Demo/Hands-on: Using multiple nodes¶

Q&A¶

In the PyTorch exercise, how to enable compiling pytorch during the runtime ? - Does it require MiOpen lib ?
- Can you clarify what you mean (or hope to achieve) with compiling Pytorch?
- If you mean just-in-time compile there might happen at different levels. MIOpen uses that (and should be available for you when you install ROCm), but you can also see that through the Triton module and others.
- I think it should work out-of-the-box usually? It doesn't work for you?

Can you provide some information on how to call the wrapper script for the LLM example ?

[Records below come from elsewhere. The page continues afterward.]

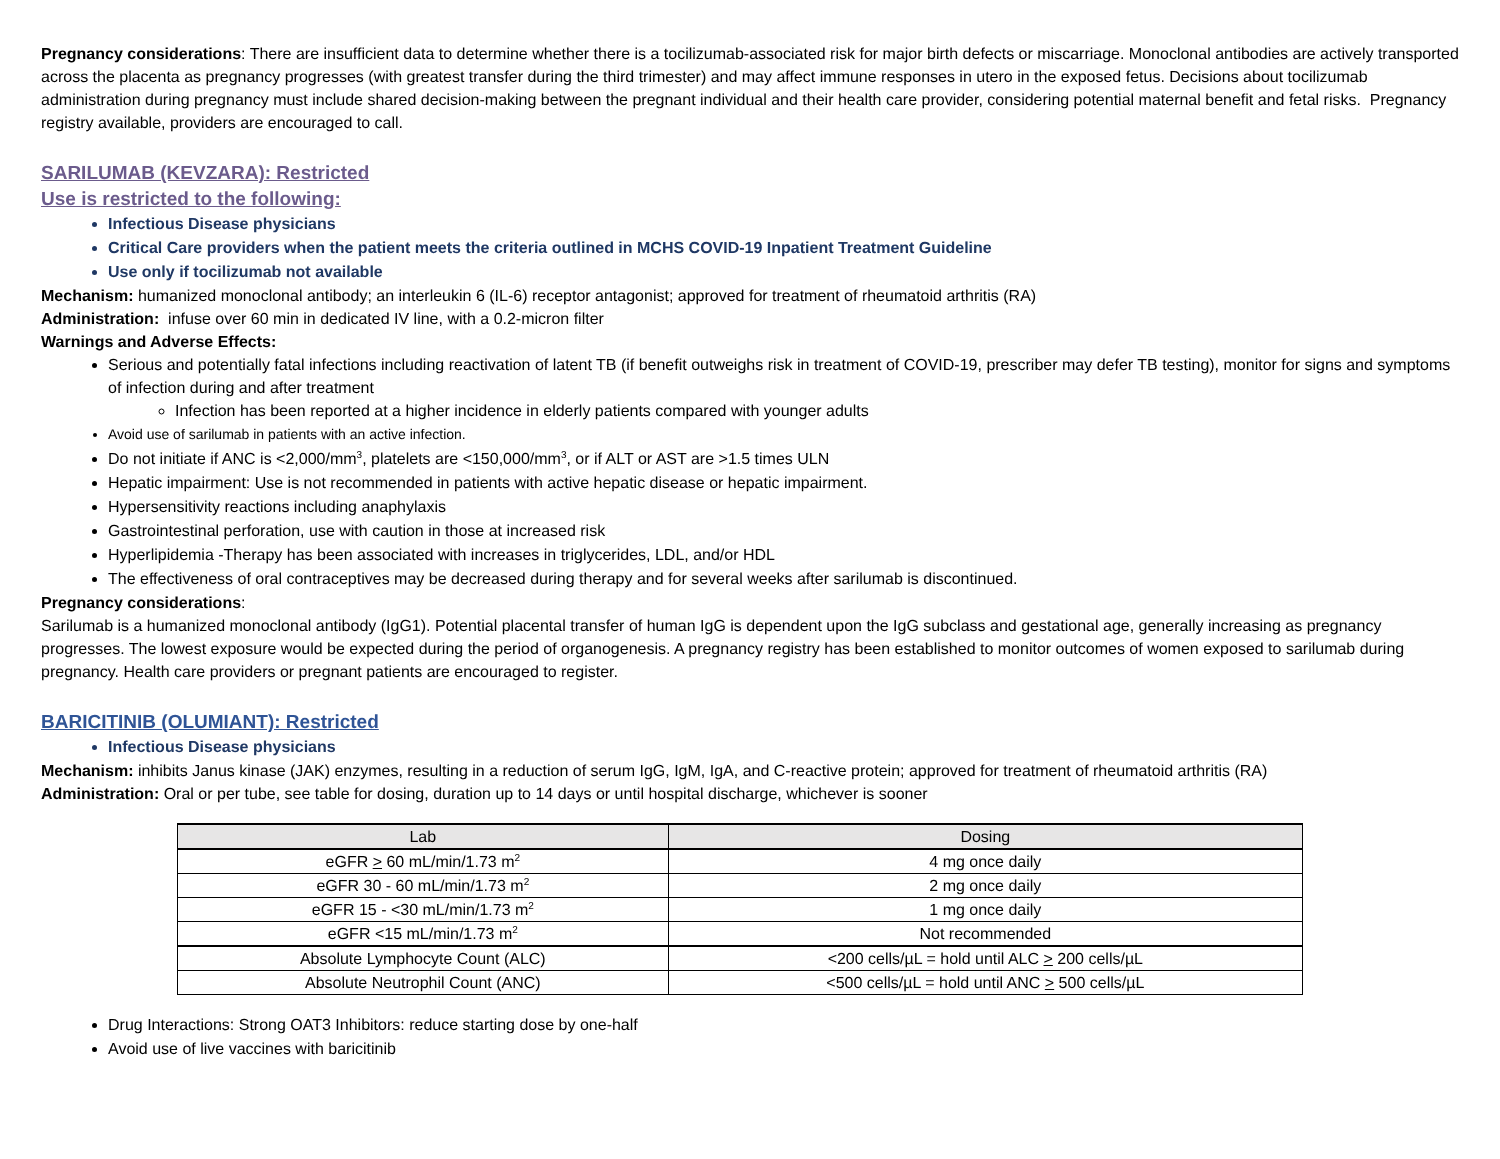Pregnancy considerations: There are insufficient data to determine whether there is a tocilizumab-associated risk for major birth defects or miscarriage. Monoclonal antibodies are actively transported across the placenta as pregnancy progresses (with greatest transfer during the third trimester) and may affect immune responses in utero in the exposed fetus. Decisions about tocilizumab administration during pregnancy must include shared decision-making between the pregnant individual and their health care provider, considering potential maternal benefit and fetal risks. Pregnancy registry available, providers are encouraged to call.
SARILUMAB (KEVZARA): Restricted
Use is restricted to the following:
Infectious Disease physicians
Critical Care providers when the patient meets the criteria outlined in MCHS COVID-19 Inpatient Treatment Guideline
Use only if tocilizumab not available
Mechanism: humanized monoclonal antibody; an interleukin 6 (IL-6) receptor antagonist; approved for treatment of rheumatoid arthritis (RA)
Administration: infuse over 60 min in dedicated IV line, with a 0.2-micron filter
Warnings and Adverse Effects:
Serious and potentially fatal infections including reactivation of latent TB (if benefit outweighs risk in treatment of COVID-19, prescriber may defer TB testing), monitor for signs and symptoms of infection during and after treatment
Infection has been reported at a higher incidence in elderly patients compared with younger adults
Avoid use of sarilumab in patients with an active infection.
Do not initiate if ANC is <2,000/mm<sup>3</sup>, platelets are <150,000/mm<sup>3</sup>, or if ALT or AST are >1.5 times ULN
Hepatic impairment: Use is not recommended in patients with active hepatic disease or hepatic impairment.
Hypersensitivity reactions including anaphylaxis
Gastrointestinal perforation, use with caution in those at increased risk
Hyperlipidemia -Therapy has been associated with increases in triglycerides, LDL, and/or HDL
The effectiveness of oral contraceptives may be decreased during therapy and for several weeks after sarilumab is discontinued.
Pregnancy considerations:
Sarilumab is a humanized monoclonal antibody (IgG1). Potential placental transfer of human IgG is dependent upon the IgG subclass and gestational age, generally increasing as pregnancy progresses. The lowest exposure would be expected during the period of organogenesis. A pregnancy registry has been established to monitor outcomes of women exposed to sarilumab during pregnancy. Health care providers or pregnant patients are encouraged to register.
BARICITINIB (OLUMIANT): Restricted
Infectious Disease physicians
Mechanism: inhibits Janus kinase (JAK) enzymes, resulting in a reduction of serum IgG, IgM, IgA, and C-reactive protein; approved for treatment of rheumatoid arthritis (RA)
Administration: Oral or per tube, see table for dosing, duration up to 14 days or until hospital discharge, whichever is sooner
| Lab | Dosing |
| --- | --- |
| eGFR > 60 mL/min/1.73 m<sup>2</sup> | 4 mg once daily |
| eGFR 30 - 60 mL/min/1.73 m<sup>2</sup> | 2 mg once daily |
| eGFR 15 - <30 mL/min/1.73 m<sup>2</sup> | 1 mg once daily |
| eGFR <15 mL/min/1.73 m<sup>2</sup> | Not recommended |
| Absolute Lymphocyte Count (ALC) | <200 cells/µL = hold until ALC > 200 cells/µL |
| Absolute Neutrophil Count (ANC) | <500 cells/µL = hold until ANC > 500 cells/µL |
Drug Interactions: Strong OAT3 Inhibitors: reduce starting dose by one-half
Avoid use of live vaccines with baricitinib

That is exactly what is here:

Yes, you simply put the script before the actual command you want to execute

MASTER_ADDR=$(scontrol show hostname "$SLURM_NODELIST" | head -n1) \
srun -N1 -n8 --gpus 8 \
    --cpu-bind=mask_cpu=0x00fe000000000000,0xfe00000000000000,0x0000000000fe0000,0x00000000fe000000,0x00000000000000fe,0x000000000000fe00,0x000000fe00000000,0x0000fe0000000000\
    singularity exec \
    -B .:/workdir \
    /appl/local/containers/sif-images/lumi-pytorch-rocm-6.1.3-python-3.12-pytorch-v2.4.1.sif  \
    /workdir/run.sh \
        python -u /workdir/GPT-neo-IMDB-finetuning-mp.py \
            --model-name gpt-imdb-model \
            --output-path /workdir/train-output \
            --logging-path /workdir/train-logging \
            --num-workers 7

About the hands-on exercise for 09 Extreme scale AI work, after running the code on 2 nodes, how can monitor the GPU utilization?
- You can add -w <target_node> to the srun call that runs rocm-smi to get the GPU utilization for the individual nodes.
About the hands-on exercise for 09 Extreme scale AI work, after running the code on 2 nodes, how can monitor the GPU utilization?
- You can add -w to the srun call that runs rocm-smi to get the GPU utilization for the individual nodes.